The U.S. Defense Logistics Agency is improving accuracy, cycle time and productivity in supply chain management practices through robotic process automation, which uses software bots to execute tasks and interact with systems.
“The metric we pay the most attention to is the hours contributed back to the mission. Our highly skilled workforce can use their talents in more strategic, value-added activities and address more complex work they will now have the time to complete,” said Frank Wood, RPA program manager.
Since 2018, DLA has incorporated bots into 109 processes with 86 needing no human interaction. RPA bots support DLA acquisition’s post award requests process by identifying COVID-19 PARs, collecting supplier notes and comments, and reporting them to contracting officials for review and subsequent action. Bots are also used to redact sensitive information from Freedom of Information Office requests and in inventory management.
Another bot is used by DLA information operations’ equipment management solutions team as it processes lease and purchase requests for more than 53,000 devices like printers and scanners used by DLA employees and military and federal customers. Errors such as lack of funding and contractual issues are often reflected during monthly billing transactions, resulting in missing bills that must be corrected by EMS billing staff, said Terra Nguyen, EMS division chief.

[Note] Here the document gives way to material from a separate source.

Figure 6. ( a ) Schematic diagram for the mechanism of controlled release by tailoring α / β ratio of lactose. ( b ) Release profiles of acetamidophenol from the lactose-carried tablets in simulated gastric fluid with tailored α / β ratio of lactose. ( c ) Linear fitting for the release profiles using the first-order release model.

“Our personnel will research any missing billing that occurs due to errors on the debit memo report, which generates sales orders for all assets in our inventory,” she continued. “Once a list of missing bills has been generated, our EMS billing personnel then have to generate a sales order for each missing bill — a long process that can be manually intensive.”
Since implementation in December 2020, the team has billed more than $1.5 million using the bot.

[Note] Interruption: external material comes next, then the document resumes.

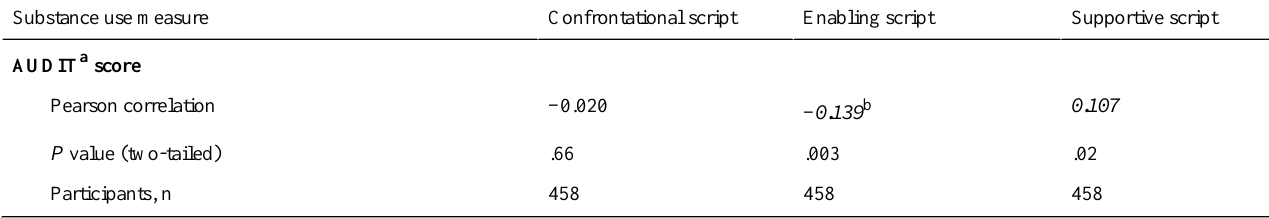
Table 6. Alcohol Use Disorder Identification Test score and script rating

“Thanks to the integration of the bot, our EMS billing specialists have additional time to communicate with customers, research other billing issues and concentrate on additional work-related tasking,” Nguyen said.
RPA also makes the agency more audit-ready by reducing errors and maintaining measurable, documented processes.

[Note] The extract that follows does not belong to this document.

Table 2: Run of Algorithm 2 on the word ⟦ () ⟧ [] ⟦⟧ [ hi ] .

“The return on investment for DLA comes not only in hours, but in readiness and accountability to the Department of Defense and taxpayers,” Wood said.
The enterprise RPA team has requests for 27 additional automations. Process or business owners wanting to integrate bots into their functional areas must first quantify potential cost, savings and workload restructuring. The data is used by DLA’s RPA steering committee, made up of leaders from across the agency, to prioritize resources and projects. New automations take about 8 weeks to implement after approval.